Three elements that drive SEM campaign performance in Google Analytics in the mobile traffic segment
Google Analytics is the most popular analytics system in the world, plus it has one undeniable advantage: with the free version I was able to successfully measure the third largest portal in Poland. In this article I will introduce three unusual elements that affect the results of SEM campaigns on Google in the segment of traffic from mobile devices.
1. SERP Bounce
That Google measures landing page quality is a fact stated in the official Google Ads documentation. This factor affects the quality score and ultimately the ranking of ads, i.e. the fact that we will pay more per click than our competitors if our website is weaker. The question is what exactly it means?

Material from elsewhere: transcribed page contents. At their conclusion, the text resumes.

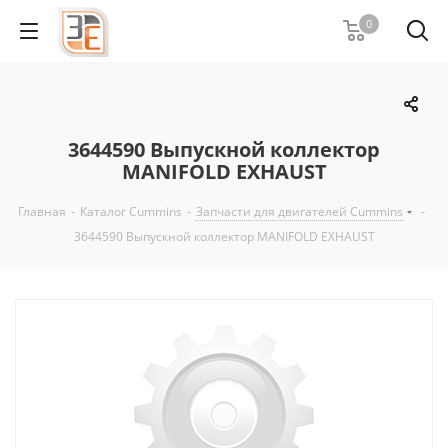
0
3644590 Выпускной коллектор
MANIFOLD EXHAUST
Главная
-
Каталог Cummins
-
Запчасти для двигателей Cummins
-
3644590 Выпускной коллектор MANIFOLD EXHAUST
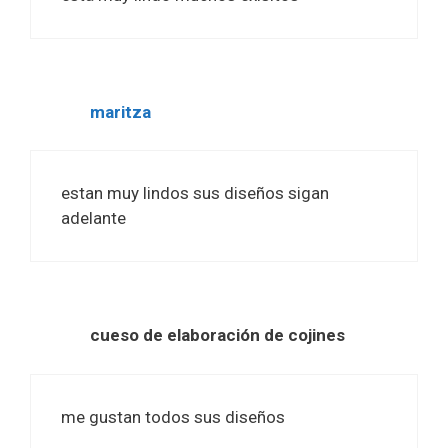
maritza
estan muy lindos sus diseños sigan
adelante
cueso de elaboración de cojines
me gustan todos sus diseños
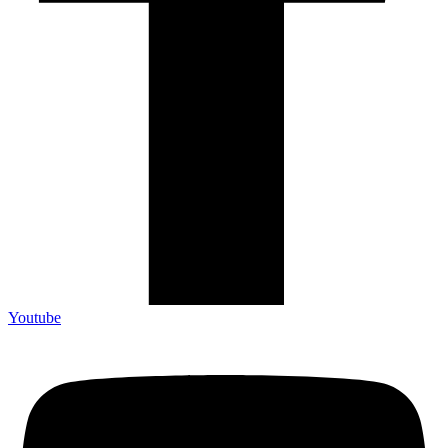
Youtube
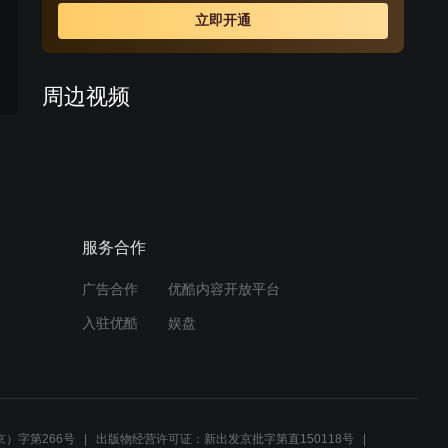
立即开通
周边视频
战乱中的女子，被迫在大院
里忍受高压生活
01:14
服务合作
郑怀水街头演讲惹风波，城
中谣言背后真相何在？
广告合作
优酷内容开放平台
01:28
入驻优酷
娱盘
紧急追查！郑怀水行踪曝
光，刺杀行动一触即发
00:37
）字第266号
出版物经营许可证：新出发京批字第直150118号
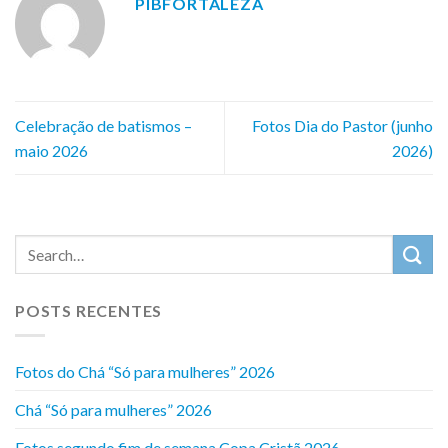
PIBFORTALEZA
Celebração de batismos –
Fotos Dia do Pastor (junho
maio 2026
2026)
POSTS RECENTES
Fotos do Chá “Só para mulheres” 2026
Chá “Só para mulheres” 2026
Fotos segundo fim de semana Copa Cristã 2026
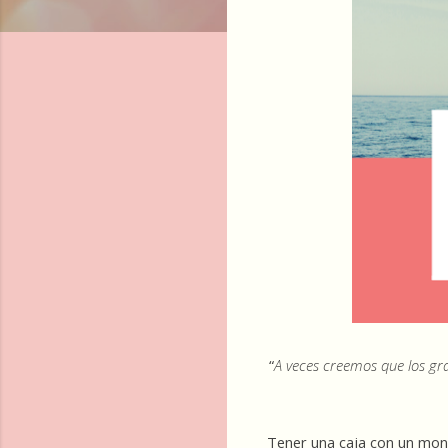
“
A veces creemos que los gr
Tener una caja con un mont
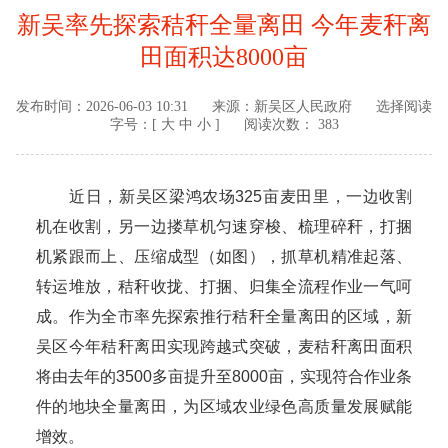
新吴率先探索秸秆全量离田 今年麦秆离
田面积达8000亩
发布时间：
2026-06-03 10:31
来源：
新吴区人民政府
选择阅读
字号：[
大
中
小
]
阅读次数： 383
近日，新吴区梁鸿农场325亩麦田里，一边收割
机在收割，另一边搂草机匀速穿梭、梳理碎秆，打捆
机紧跟而上、压缩成型（如图），抓草机精准起落、
转运堆放，秸秆收拢、打捆、归集全流程作业一气呵
成。作为全市率先探索推行秸秆全量离田的区域，新
吴区今年秸秆离田实现跨越式突破，麦秸秆离田面积
将由去年的3500多亩提升至8000亩，实现符合作业条
件的地块全量离田，为区域农业绿色高质量发展赋能
增效。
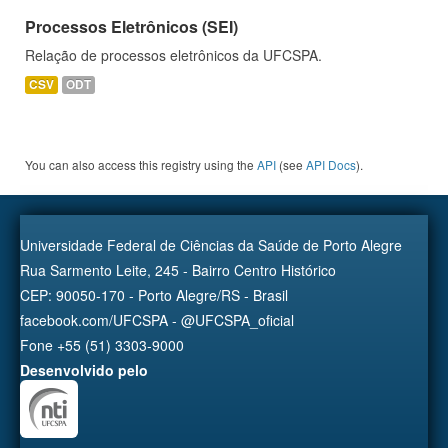
Processos Eletrônicos (SEI)
Relação de processos eletrônicos da UFCSPA.
CSV
ODT
You can also access this registry using the
API
(see
API Docs
).
Universidade Federal de Ciências da Saúde de Porto Alegre
Rua Sarmento Leite, 245 - Bairro Centro Histórico
CEP: 90050-170 - Porto Alegre/RS - Brasil
facebook.com/UFCSPA - @UFCSPA_oficial
Fone +55 (51) 3303-9000
Desenvolvido pelo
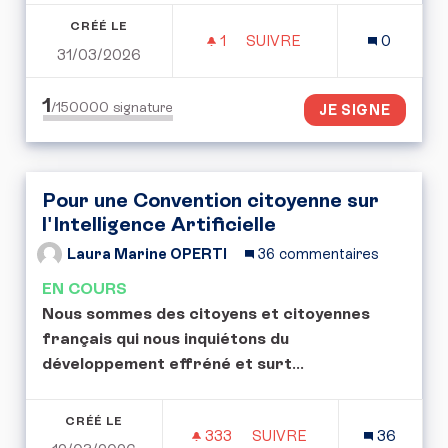
CRÉÉ LE
1
1 ABONNÉ
SUIVRE
0
31/03/2026
POUVOIR SURVEILLÉ SA 
1
/150000
signature
JE SIGNE
Pour une Convention citoyenne sur
l'Intelligence Artificielle
Laura Marine OPERTI
36 commentaires
EN COURS
Nous sommes des citoyens et citoyennes
français qui nous inquiétons du
développement effréné et surt
...
CRÉÉ LE
333
333 ABONNÉS
SUIVRE
36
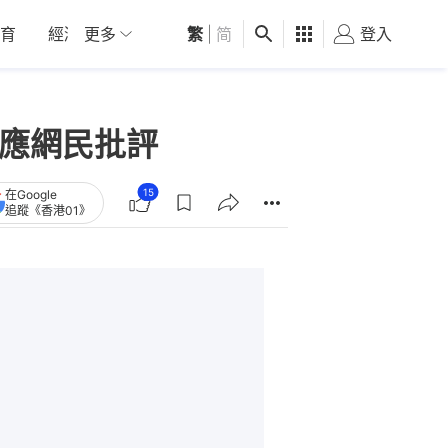
育
經濟
更多
01深圳
繁
觀點
|
简
健康
好食玩飛
登入
女
回應網民批評
15
在Google
追蹤《香港01》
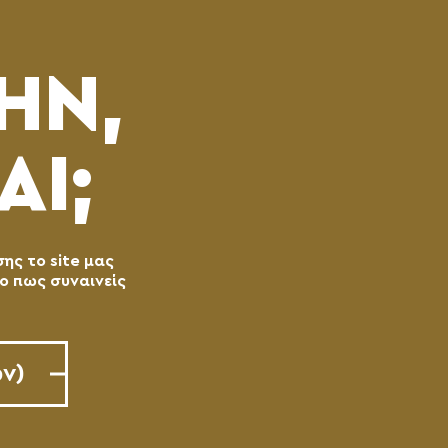
(0)
ΘΕΊΤΕ
ΚΑΛΆΘΙ
ΜΕΝΟΥ
ΗΝ,
ΑΙ;
σης το site μας
το πως συναινείς
ν)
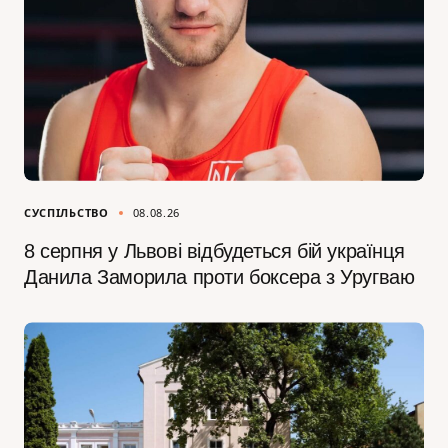
СУСПІЛЬСТВО
08.08.26
8 серпня у Львові відбудеться бій українця
Данила Заморила проти боксера з Уругваю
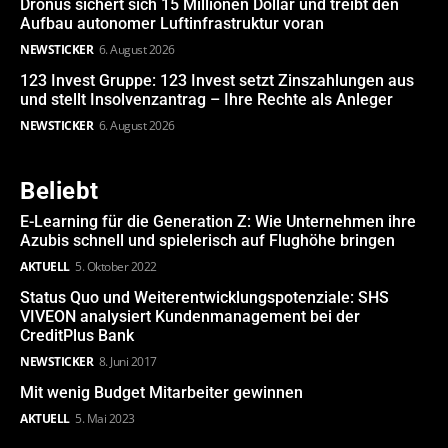
Dronus sichert sich 15 Millionen Dollar und treibt den
Aufbau autonomer Luftinfrastruktur voran
NEWSTICKER
6. August 2026
123 Invest Gruppe: 123 Invest setzt Zinszahlungen aus
und stellt Insolvenzantrag – Ihre Rechte als Anleger
NEWSTICKER
6. August 2026
Beliebt
E-Learning für die Generation Z: Wie Unternehmen ihre
Azubis schnell und spielerisch auf Flughöhe bringen
AKTUELL
5. Oktober 2022
Status Quo und Weiterentwicklungspotenziale: SHS
VIVEON analysiert Kundenmanagement bei der
CreditPlus Bank
NEWSTICKER
8. Juni 2017
Mit wenig Budget Mitarbeiter gewinnen
AKTUELL
5. Mai 2023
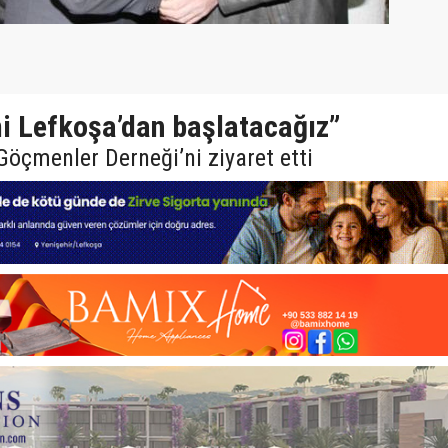
mi Lefkoşa’dan başlatacağız”
Göçmenler Derneği’ni ziyaret etti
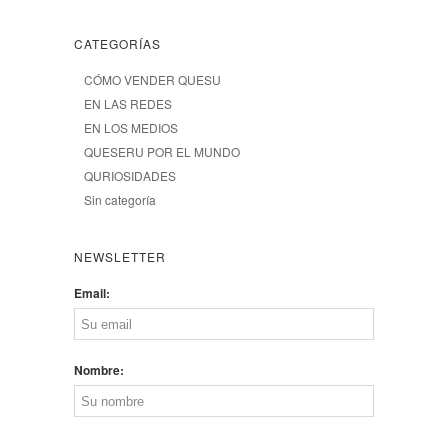
CATEGORÍAS
CÓMO VENDER QUESU
EN LAS REDES
EN LOS MEDIOS
QUESERU POR EL MUNDO
QURIOSIDADES
Sin categoría
NEWSLETTER
Email:
Nombre:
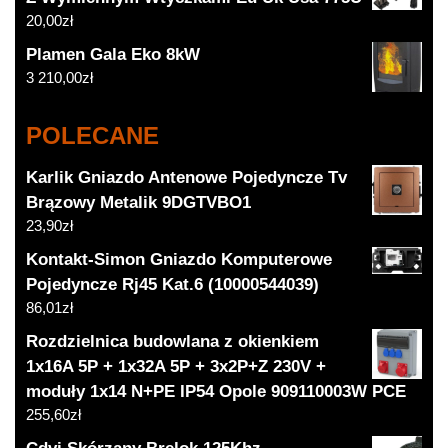
20,00
zł
Plamen Gala Eko 8kW
3 210,00
zł
POLECANE
Karlik Gniazdo Antenowe Pojedyncze Tv
Brązowy Metalik 9DGTVBO1
23,90
zł
Kontakt-Simon Gniazdo Komputerowe
Pojedyncze Rj45 Kat.6 (10000544039)
86,01
zł
Rozdzielnica budowlana z okienkiem
1x16A 5P + 1x32A 5P + 3x2P+Z 230V +
moduły 1x14 N+PE IP54 Opole 909110003W PCE
255,60
zł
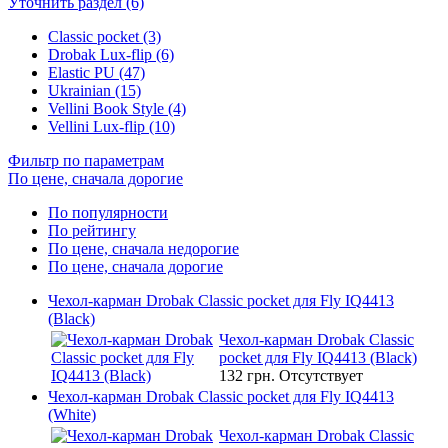
Уточнить раздел (6)
Classic pocket (3)
Drobak Lux-flip (6)
Elastic PU (47)
Ukrainian (15)
Vellini Book Style (4)
Vellini Lux-flip (10)
Фильтр по параметрам
По цене, сначала дорогие
По популярности
По рейтингу
По цене, сначала недорогие
По цене, сначала дорогие
Чехол-карман Drobak Classic pocket для Fly IQ4413
(Black)
Чехол-карман Drobak Classic
pocket для Fly IQ4413 (Black)
132 грн.
Отсутствует
Чехол-карман Drobak Classic pocket для Fly IQ4413
(White)
Чехол-карман Drobak Classic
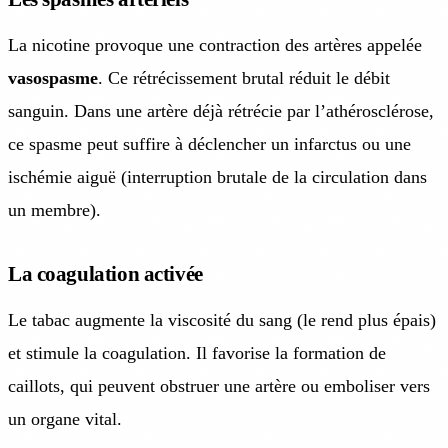
La nicotine provoque une contraction des artères appelée
vasospasme
. Ce rétrécissement brutal réduit le débit
sanguin. Dans une artère déjà rétrécie par l’athérosclérose,
ce spasme peut suffire à déclencher un infarctus ou une
ischémie aiguë (interruption brutale de la circulation dans
un membre).
La coagulation activée
Le tabac augmente la viscosité du sang (le rend plus épais)
et stimule la coagulation. Il favorise la formation de
caillots, qui peuvent obstruer une artère ou emboliser vers
un organe vital.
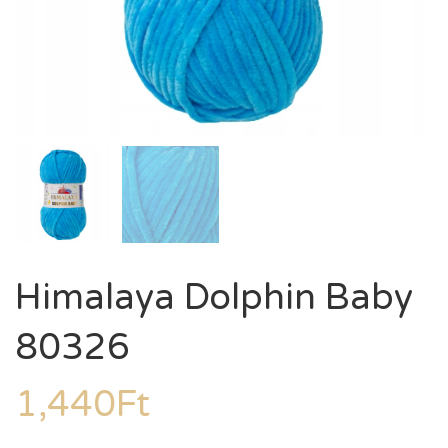
Himalaya Dolphin Baby
80326
1,440
Ft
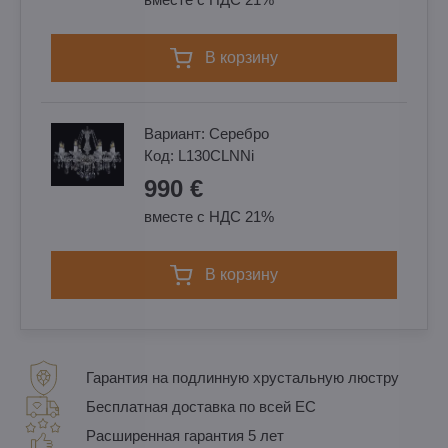
в корзину
Вариант:
Cеребро
Код:
L130CLNNi
990 €
вместе с НДС 21%
в корзину
Гарантия на подлинную хрустальную люстру
Бесплатная доставка по всей ЕС
Расширенная гарантия 5 лет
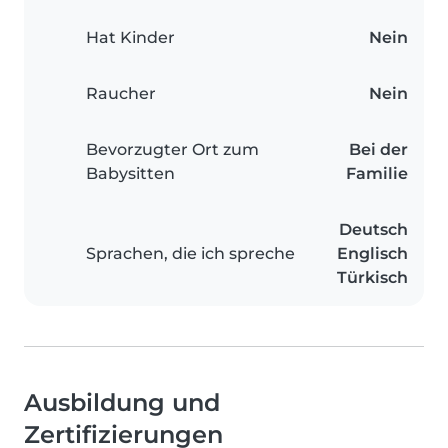
Hat Kinder
Nein
Raucher
Nein
Bevorzugter Ort zum
Bei der
Babysitten
Familie
Deutsch
Sprachen, die ich spreche
Englisch
Türkisch
Ausbildung und
Zertifizierungen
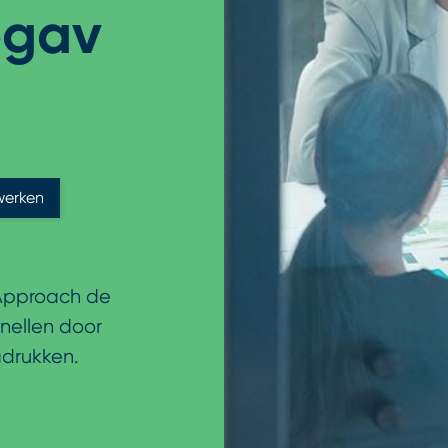
pgav
erken
 Approach de
ellen door
drukken.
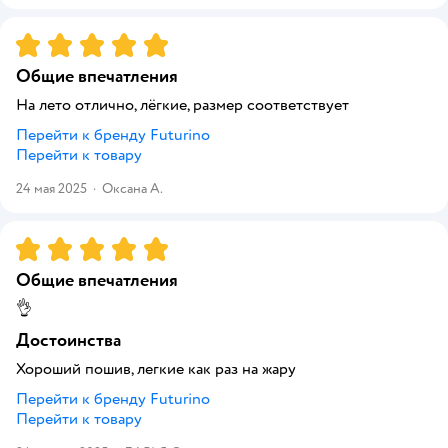
Рейтинг:
5
Общие впечатления
На лето отлично, лёгкие, размер соответствует
Перейти к бренду
Futurino
Перейти к товару
24 мая 2025
·
Оксана А.
Рейтинг:
5
Общие впечатления
👌
Достоинства
Хороший пошив, легкие как раз на жару
Перейти к бренду
Futurino
Перейти к товару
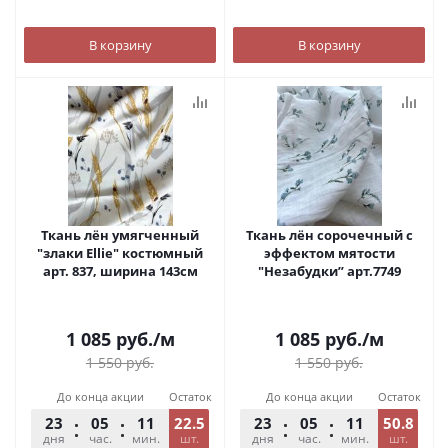
В корзину
В корзину
Ткань лён умягченный
Ткань лён сорочечный с
"злаки Ellie" костюмный
эффектом мятости
арт. 837, ширина 143см
"Незабудки” арт.7749
1 085
руб.
/м
1 085
руб.
/м
1 550
руб.
1 550
руб.
До конца акции
Остаток
До конца акции
Остаток
23
05
11
22.5
54
23
05
11
50.8
54
дня
час.
мин.
шт.
сек.
дня
час.
мин.
шт.
сек.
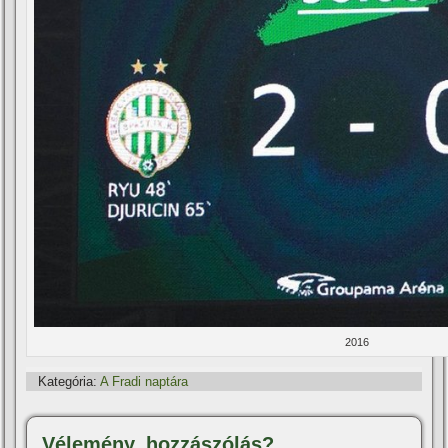
2016
Kategória:
A Fradi naptára
Vélemény, hozzászólás?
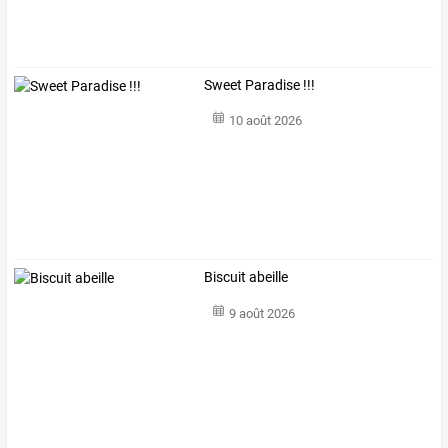
Sweet Paradise !!!
10 août 2026
Biscuit abeille
9 août 2026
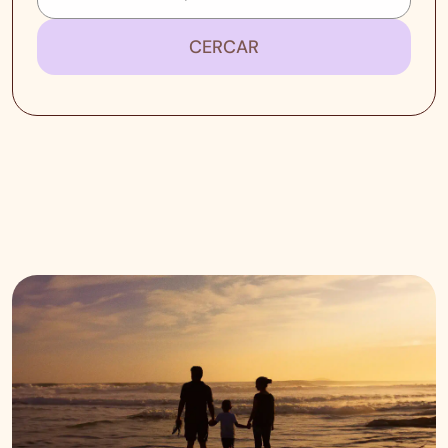
CERCAR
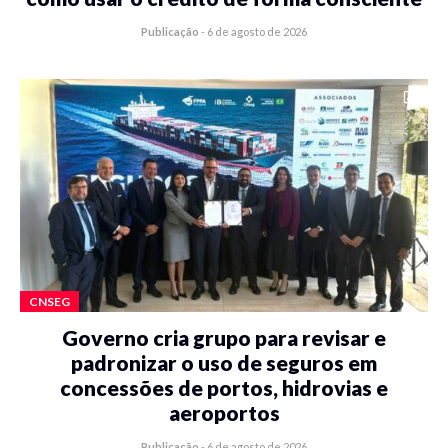
Publicação
-
6 de agosto de 2026
CNSEG
Governo cria grupo para revisar e
padronizar o uso de seguros em
concessões de portos, hidrovias e
aeroportos
Publicação
-
6 de agosto de 2026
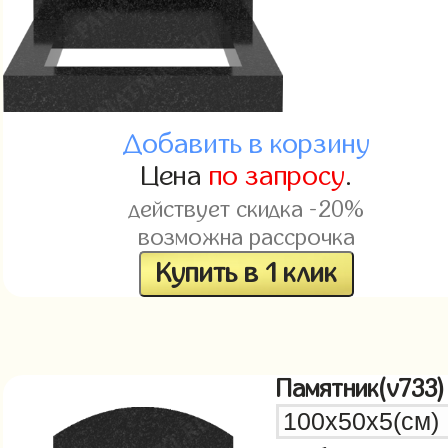
Добавить в корзину
Цена
по запросу
.
действует скидка -20%
возможна рассрочка
Купить в 1 клик
Памятник(v733)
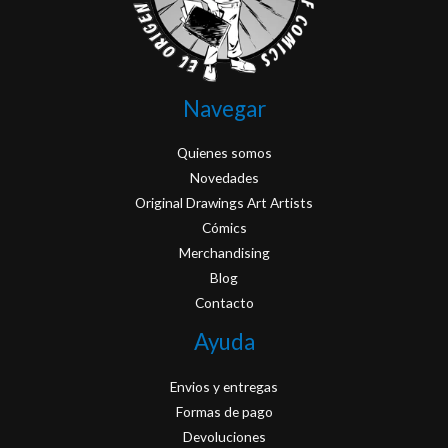
Navegar
Quienes somos
Novedades
Original Drawings Art Artists
Cómics
Merchandising
Blog
Contacto
Ayuda
Envios y entregas
Formas de pago
Devoluciones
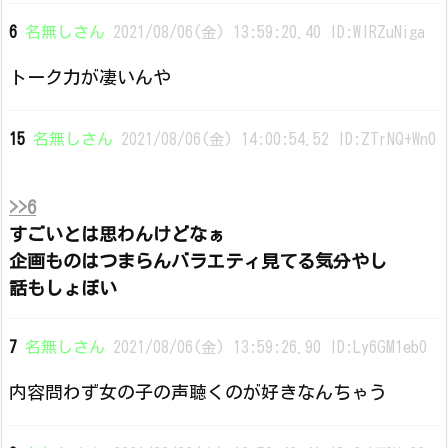
6
名無しさん
2021/08/06(金) 13:59:20.40 ID:WIRZuNiga
トーク力が凄いんや
15
名無しさん
2021/08/06(金) 14:00:54.52 ID:ZTrNQ+Wn0
>>6
すごいとは思わんけどなぁ
企画ものはつまらんバラエティ見てる気分やし
話もしょぼい
7
名無しさん
2021/08/06(金) 13:59:26.90 ID:Ly6GM1eb0
内容問わず女の子の声聴くのが好きなんちゃう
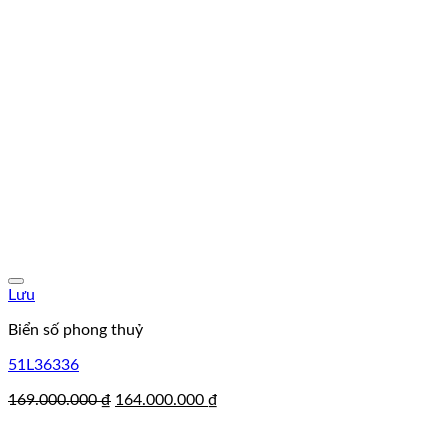
Lưu
Biển số phong thuỷ
51L36336
Giá
Giá
169.000.000
₫
164.000.000
₫
gốc
hiện
là:
tại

Well, one of the things that Google can measure is the reflections from the. For the sake of simplicity, we can compare the traffic sent to page A and page B and evaluate which result turned out better for users. If from page A as many as 50% returned to Google to look for other or similar results, and from page B only 10%, then we have a clear situation that on page B they were more likely to find an answer. The algorithm is much more complicated, but it all boils down to finding the sub-pages that users land on from Google that have very high rejection rates.
This is achieved by juxtaposing the dimension Landing Page, with the pair source/medium: google/organic. Then, based on keyword data from Google Search Console, we analyze what we can improve on the found landing page. This is the moment when ordinary SEO changes into SXO – Search Experience Optimization, and both a UX/UI specialist and necessarily a very good copywriter come into action.
2. Patching the holes, i.e. 404 alerts and server errors
Google officially says that if GoogleBot encounters too many server errors, it slows down indexing. To put it simply: if your website has errors, then new products and offers will appear more slowly on Google. Improving your system and detecting problems before they show up in Google Search Console is an important part of your SEO strategy. How Google Analytics can help? Simply place the code according to Google’s suggestions, i.e. on every subpage of the website, including the one that is responsible for the 404 Not Found error message or server errors e.g.: 503 Service Unavailable. Additionally, set up custom alerts, i.e. email notifications when the number of sessions on error-related pages exceeds the accepted values and voila, you will respond to errors faster than Google. Remember, these pages have different URLs, but you can give them a specific page title pattern, the TITLE tag in HTML is responsible for this, which is also sent to Google Analytics. It’s how you will know where and for what reason an error occurred.
You like order? Launch Majestic.com and in „pages” report you will know all landing pages which are linked to your website. Check their statuses, and in addition to errors, fix unnecessary redirection chains.
3. Page load speed report
At the end you will encounter the biggest disadvantage of the Google service, because this report is a trap of a small amount of data. Most often the data presented is based on a very small sample of sessions which took place on your website and cannot be the basis for further optimizations. It’s bad, because page load speed is an important factor affecting both the quality score in Google Ads and position in SEO efforts.
The most proven alternative here would be Google tools such as Lighthouse, built into your Google Chrome (F12 or Ctrl+Shift M and the horizontal menu on the right) and web.dev. Take into account that both tools test a particular URL, i.e. a particular subpage. Therefore, it is a good practice to scan many different sample subpage addresses, not forgetting such important ones as the sample search results page. Lighthouse additionally has a separate mode for mobile devices.
Interestingly, you can implement Core Web Vitals metrics in your Google Analytics using the method presented by Matteo Zambon.
LCP (Largest Contentful Paint) measures perceived page load time. Fast LCP will allow you to make sure that the page is usable. LCP should occur within 2.5 seconds from page load time.
FID (First Input Delay) measures interactivity. FID should be less than 100 milliseconds. This is another important and user-oriented metric – shows the usability of the website in terms of possible interaction from the user.
CLS (Cumulative Layout Shift) is responsible for visual stability, simplifying it determines how often a user may encounter an unstable and changing page layout. A good score is less than 0.1.
If you are interested in page speed, don’t forget about the Accelerated Mobile Pages (AMP) solutions available.
This article is part of a series in which we cover SEO, Ads, Analytics, and UX, focusing on three improvements in each area that are both scalable and have a big impact on the end result of a campaign.